ReDas: A Lightweight Architecture for Supporting Fine-Grained Reshaping and Multiple Dataflows on Systolic Array

TL;DR

ReDas introduces a lightweight, reconfigurable systolic array architecture that enables fine-grained reshaping and multiple dataflows, significantly improving efficiency and utilization for DNN acceleration.

Contribution

It presents a novel, lightweight design supporting dynamic fine-grained reshaping and multiple dataflows with minimal hardware overhead.

Findings

Achieves 4.6x speedup over conventional systolic arrays.
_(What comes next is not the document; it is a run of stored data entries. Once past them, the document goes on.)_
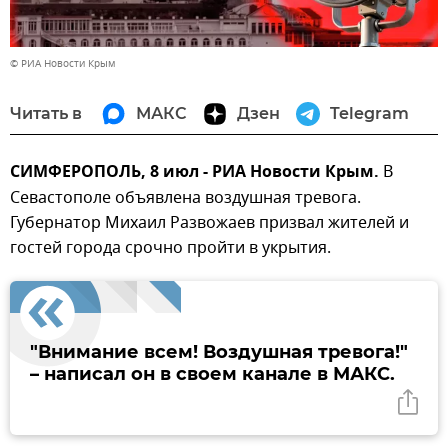
© РИА Новости Крым
Читать в
МАКС
Дзен
Telegram
СИМФЕРОПОЛЬ, 8 июл - РИА Новости Крым.
В
Севастополе объявлена воздушная тревога.
Губернатор Михаил Развожаев призвал жителей и
гостей города срочно пройти в укрытия.
"Внимание всем! Воздушная тревога!"
– написал он в своем канале в МАКС.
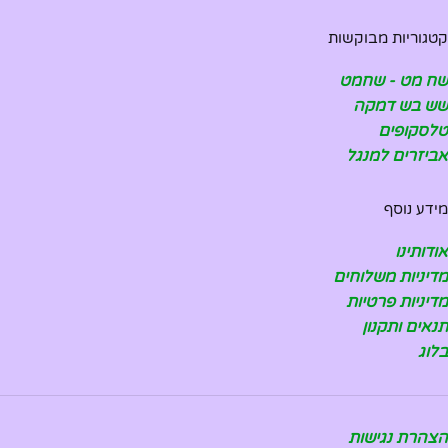
קטגוריות מבוקשות
שח מט - שחמט
שש בש דמקה
טלסקופים
אביזרים למנגל
מידע נוסף
אודותינו
מדיניות משלוחים
מדיניות פרטיות
תנאים ותקנון
בלוג
הצהרת נגישות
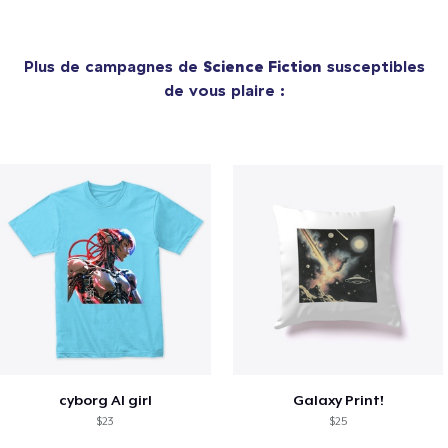
Plus de campagnes de
Science Fiction
susceptibles
de vous plaire :
cyborg AI girl
Galaxy Print!
$23
$25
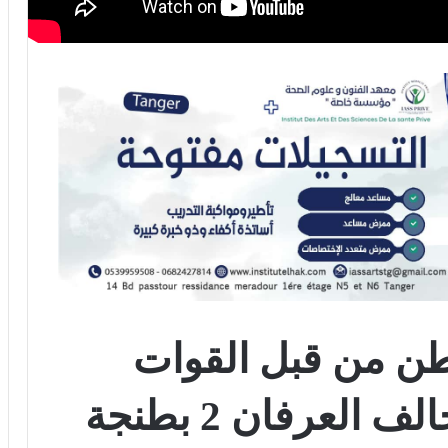
طن من قبل القوات
لعرفان 2 بطنجة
Reduces energy-delay product by 8.3x.

Supports up to 129 different logical shapes and 3 dataflows.

Abstract

The systolic accelerator is one of the premier architectural choices for DNN acceleration. However, the conventional systolic architecture suffers from low PE utilization due to the mismatch between the fixed array and diverse DNN workloads. Recent studies have proposed flexible systolic array architectures to adapt to DNN models. However, these designs support only coarse-grained reshaping or significantly increase hardware overhead. In this study, we propose ReDas, a flexible and lightweight systolic array that supports dynamic fine-grained reshaping and multiple dataflows. First, ReDas integrates lightweight and reconfigurable roundabout data paths, which achieve fine-grained reshaping using only short connections between adjacent PEs. Second, we redesign the PE microarchitecture and integrate a set of multi-mode data buffers around the array. The PE structure enables additional data bypassing and flexible data switching. Simultaneously, the multi-mode buffers facilitate fine-grained reallocation of on-chip memory resources, adapting to various dataflow requirements. ReDas can dynamically reconfigure to up to 129 different logical shapes and 3 dataflows for a 128x128 array. Finally, we propose an efficient mapper to generate appropriate configurations for each layer of DNN workloads. Compared to the conventional systolic array, ReDas can achieve about 4.6x speedup and 8.3x energy-delay product (EDP) reduction.